--- DOCUMENT PASSAGE ---

It is important to always read the label and follow the instructions carefully including that for the number of doses. At the same time, make it convenient to consult a healthcare professional before starting any new medication or any new course of OTC, especially if you have any underlying health conditions that can be affected as a side effect.
4.3. Nasal Irrigation
Another effective way to remove allergens from your nasal passages is by nasal irrigation which can prove to be an effective way, helping in reducing post nasal drip and coughing.
Saline nasal spray or a Neti pot can be used for this purpose to help with allergic cough. It should be ensured that you follow proper hygiene and cleaning procedures when using a Neti pot to prevent infections.
4.4. Steam Inhalation
Steam inhalation is a proven method that can provide immediate relief from a cough.
The procedure includes boiling water and then pouring it into a bowl. Then lean over the bowl, covering your head with a towel & closing your eyes, and inhale the hot steam that is being evaporated for about 5-10 minutes. Steam inhalation can help soothe irritated airways and reduce coughing.
When dealing with an allergic cough it is essential to stay well-hydrated i.e. drink adequate amounts of water to keep up with the required needs of the body.
Adequate hydration helps to keep your throat moist and thus can ease irritation. Drink plenty of water, herbal teas, and clear broths throughout the day and it will surely help with the allergic cough.

--- RECORD SET ---

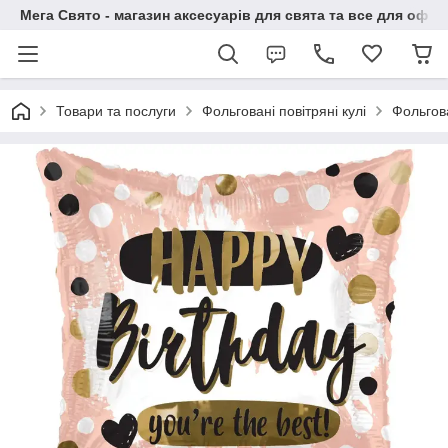
Мега Свято - магазин аксесуарів для свята та все для офо
Товари та послуги
Фольговані повітряні кулі
Фольгов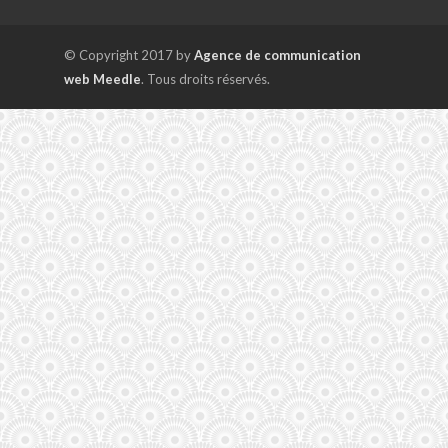
© Copyright 2017 by
Agence de communication
web Meedle
. Tous droits réservés.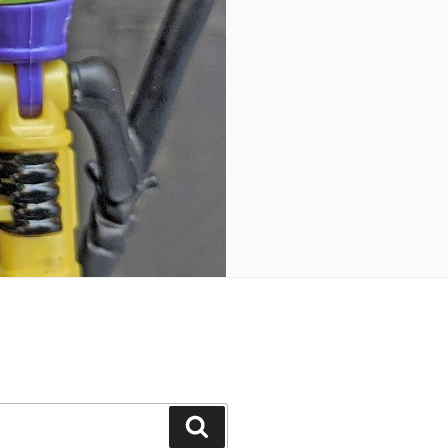
Search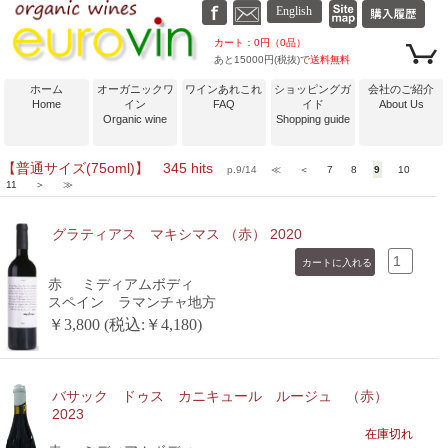
カート：0円（0品）
あと15000円(税抜)で
送料無料
ホーム
オーガニックワ
ワインあれこれ
ショッピングガ
会社のご紹介
Home
イン
FAQ
イド
About Us
Organic wine
Shopping guide
【普通サイズ(75oml)】 345 hits
p.9/14
≪
＜
7
8
9
10
11
＞
≫
グラティアス マキシマス （赤） 2020
赤
ミディアムボディ
スペイン ラマンチャ地方
￥3,800 (税込:￥4,180)
バサック ドゥス カニキュール ルージュ （赤）
2023
在庫切れ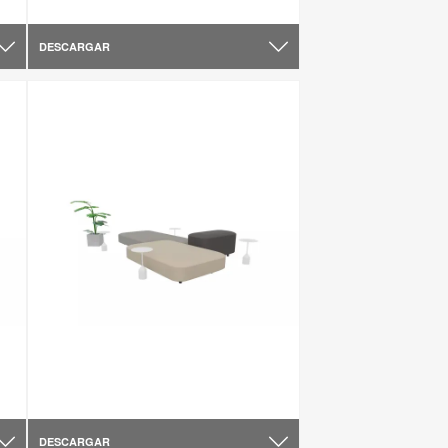
DESCARGAR
DESCARGAR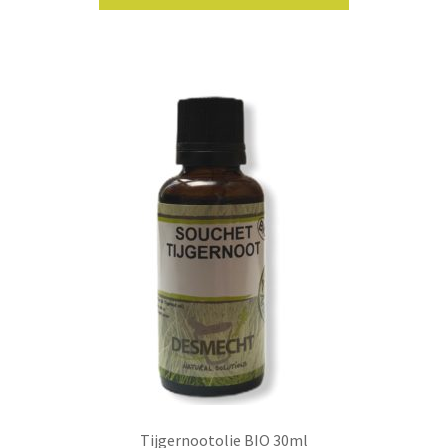
Tijgernootolie BIO 30ml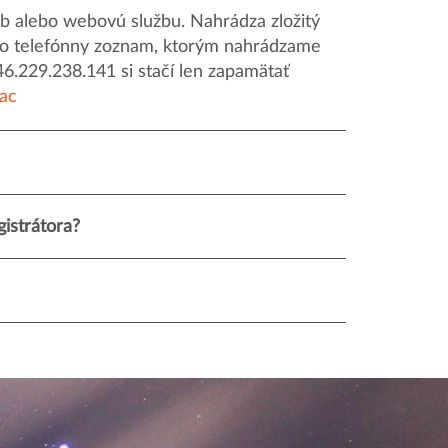
 alebo webovú službu. Nahrádza zložitý
o ako telefónny zoznam, ktorým nahrádzame
46.229.238.141 si stačí len zapamätať
iac
istrátora?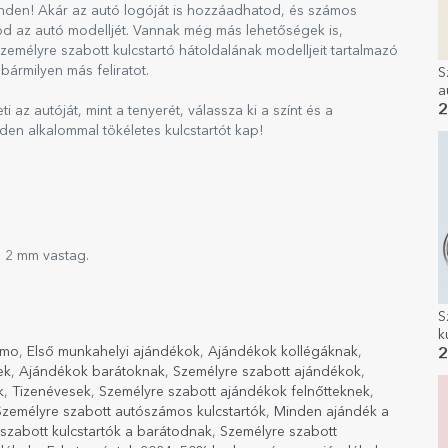
nden! Akár az autó logóját is hozzáadhatod, és számos
od az autó modelljét. Vannak még más lehetőségek is,
emélyre szabott kulcstartó hátoldalának modelljeit tartalmazó
bármilyen más feliratot.
S
a
k
2
 az autóját, mint a tenyerét, válassza ki a színt és a
den alkalommal tökéletes kulcstartót kap!
, 2 mm vastag.
S
k
omo
,
Első munkahelyi ajándékok
,
Ajándékok kollégáknak
,
s
2
ek
,
Ajándékok barátoknak
,
Személyre szabott ajándékok
,
k
,
Tizenévesek
,
Személyre szabott ajándékok felnőtteknek
,
Személyre szabott autószámos kulcstartók
,
Minden ajándék a
szabott kulcstartók a barátodnak
,
Személyre szabott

---

**WHAT IS BEING ASKED**
Rewrite the stretch of the passage on allergic cough from "It is important" through "drip and coughing.", putting "pharmacist" in place of "healthcare professional". These records were drawn from a separate source.

**RESPONSE AREA**
It is important to always read the label and follow the instructions carefully including that for the number of doses. At the same time, make it convenient to consult a pharmacist before starting any new medication or any new course of OTC, especially if you have any underlying health conditions that can be affected as a side effect.
4.3. Nasal Irrigation
Another effective way to remove allergens from your nasal passages is by nasal irrigation which can prove to be an effective way, helping in reducing post nasal drip and coughing.